Collected data
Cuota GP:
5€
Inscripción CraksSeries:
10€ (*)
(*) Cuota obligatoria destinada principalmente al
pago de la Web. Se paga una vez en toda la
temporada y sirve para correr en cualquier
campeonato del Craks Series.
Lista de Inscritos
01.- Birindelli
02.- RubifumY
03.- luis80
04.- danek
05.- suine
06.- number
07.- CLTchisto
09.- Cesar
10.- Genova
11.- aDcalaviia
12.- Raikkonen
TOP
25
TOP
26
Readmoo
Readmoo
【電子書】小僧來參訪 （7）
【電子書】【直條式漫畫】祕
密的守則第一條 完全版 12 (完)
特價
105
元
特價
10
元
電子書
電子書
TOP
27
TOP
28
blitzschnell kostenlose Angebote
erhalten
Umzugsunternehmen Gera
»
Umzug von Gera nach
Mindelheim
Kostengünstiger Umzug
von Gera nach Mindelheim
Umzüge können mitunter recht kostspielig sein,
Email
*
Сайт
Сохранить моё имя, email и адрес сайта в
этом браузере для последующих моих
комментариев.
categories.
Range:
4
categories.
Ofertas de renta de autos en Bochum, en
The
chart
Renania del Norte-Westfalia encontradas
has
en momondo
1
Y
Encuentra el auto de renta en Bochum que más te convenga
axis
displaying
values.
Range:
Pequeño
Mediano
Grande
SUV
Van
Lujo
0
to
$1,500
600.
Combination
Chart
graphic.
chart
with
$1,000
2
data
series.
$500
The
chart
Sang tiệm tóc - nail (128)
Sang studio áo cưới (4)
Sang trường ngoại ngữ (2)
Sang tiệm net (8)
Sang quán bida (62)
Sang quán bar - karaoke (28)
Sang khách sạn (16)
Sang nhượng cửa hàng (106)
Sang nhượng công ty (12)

◆ What you should do: Write out every line of text from all the items above as one numbered list, omitting blank lines.

◆ Exercise response:
1. Cuota GP:
2. 5€
3. Inscripción CraksSeries:
4. 10€ (*)
5. (*) Cuota obligatoria destinada principalmente al
6. pago de la Web. Se paga una vez en toda la
7. temporada y sirve para correr en cualquier
8. campeonato del Craks Series.
9. Lista de Inscritos
10. 01.- Birindelli
11. 02.- RubifumY
12. 03.- luis80
13. 04.- danek
14. 05.- suine
15. 06.- number
16. 07.- CLTchisto
17. 09.- Cesar
18. 10.- Genova
19. 11.- aDcalaviia
20. 12.- Raikkonen
21. TOP
22. 25
23. TOP
24. 26
25. Readmoo
26. Readmoo
27. 【電子書】小僧來參訪 （7）
28. 【電子書】【直條式漫畫】祕
29. 密的守則第一條 完全版 12 (完)
30. 特價
31. 105
32. 元
33. 特價
34. 10
35. 元
36. 電子書
37. 電子書
38. TOP
39. 27
40. TOP
41. 28
42. blitzschnell kostenlose Angebote
43. erhalten
44. Umzugsunternehmen Gera
45. »
46. Umzug von Gera nach
47. Mindelheim
48. Kostengünstiger Umzug
49. von Gera nach Mindelheim
50. Umzüge können mitunter recht kostspielig sein,
51. Email
52. *
53. Сайт
54. Сохранить моё имя, email и адрес сайта в
55. этом браузере для последующих моих
56. комментариев.
57. categories.
58. Range:
59. 4
60. categories.
61. Ofertas de renta de autos en Bochum, en
62. The
63. chart
64. Renania del Norte-Westfalia encontradas
65. has
66. en momondo
67. 1
68. Y
69. Encuentra el auto de renta en Bochum que más te convenga
70. axis
71. displaying
72. values.
73. Range:
74. Pequeño
75. Mediano
76. Grande
77. SUV
78. Van
79. Lujo
80. 0
81. to
82. $1,500
83. 600.
84. Combination
85. Chart
86. graphic.
87. chart
88. with
89. $1,000
90. 2
91. data
92. series.
93. $500
94. The
95. chart
96. Sang tiệm tóc - nail (128)
97. Sang studio áo cưới (4)
98. Sang trường ngoại ngữ (2)
99. Sang tiệm net (8)
100. Sang quán bida (62)
101. Sang quán bar - karaoke (28)
102. Sang khách sạn (16)
103. Sang nhượng cửa hàng (106)
104. Sang nhượng công ty (12)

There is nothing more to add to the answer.